Sean Malka

Personal information
- Full name: Sean Malka
- Date of birth: April 27, 1993 (age 32)
- Place of birth: Bat Yam, Israel
- Position: Midfielder

Team information
- Current team: Sektzia Ness Ziona

Youth career
- Hapoel Tel Aviv

Senior career*
- Years: Team / Apps / (Gls)
- 2012–2016: Hapoel Tel Aviv / 23 / (0)
- 2012–2013: → Hapoel Petah Tikva (loan) / 14 / (1)
- 2015–2016: → Hapoel Petah Tikva (loan) / 5 / (0)
- 2016–2017: Hapoel Rishon LeZion / 47 / (2)
- 2017–2018: Hapoel Ashkelon / 21 / (0)
- 2018–2019: Bnei Yehuda / 12 / (0)
- 2019: Maccabi Yavne / 11 / (1)
- 2019–2020: Hapoel Kfar Shalem / 22 / (2)
- 2020–2022: Hapoel Rishon LeZion / 53 / (7)
- 2022–2023: Hapoel Kfar Shalem / 15 / (2)
- 2023: Tzeirei Tayibe / 4 / (0)
- 2023–2024: F.C. Kafr Qasim / 14 / (0)
- 2024–: Sektzia Ness Ziona / 0 / (0)

= Sean Malka =

Israeli footballer

Sean Malka (שון מלכה; born April 27, 1993) is an Israeli footballer who currently plays at Sektzia Ness Ziona.

==Career==
Malka played in the youth of Hapoel Tel Aviv.

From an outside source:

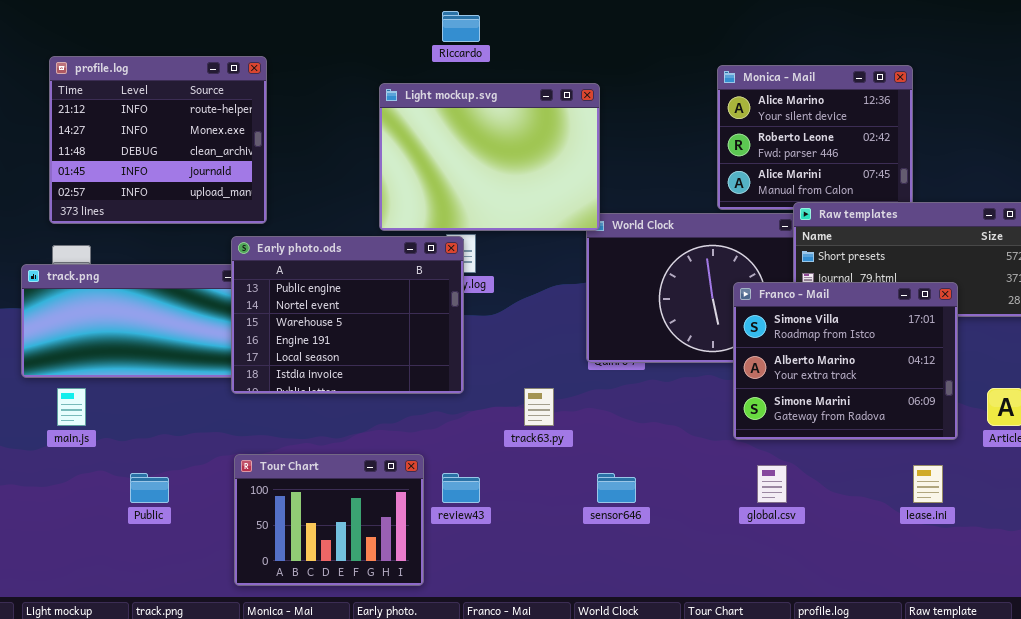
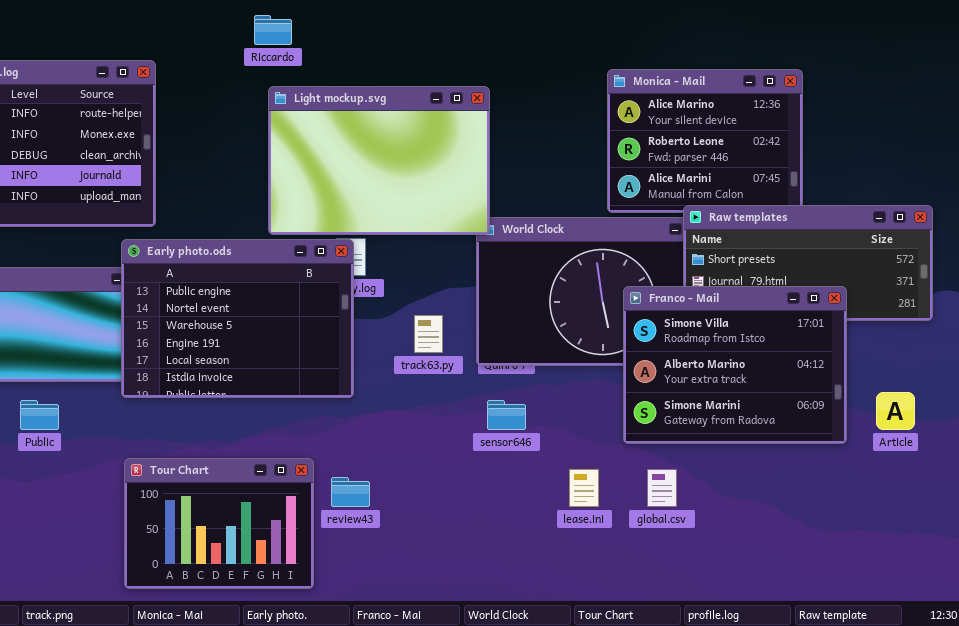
Riccardo: [442,11,480,42] -> [254,15,292,45], moved
track63.py: [524,388,554,426] -> [414,315,443,353], moved
lease.ini: [913,465,943,503] -> [569,469,599,507], moved
Public: [130,473,169,503] -> [20,400,59,430], moved
sensor646: [597,473,636,503] -> [487,400,526,430], moved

In summer 2012 was on loan to Hapoel Petah Tikva and returned after the season to Hapoel Tel Aviv. On 22 September 2013 he made his debut in 1–3 victory against Maccabi Petah Tikva.

On 7 July 2015 signed again to Hapoel Petah Tikva after he released from Hapoel.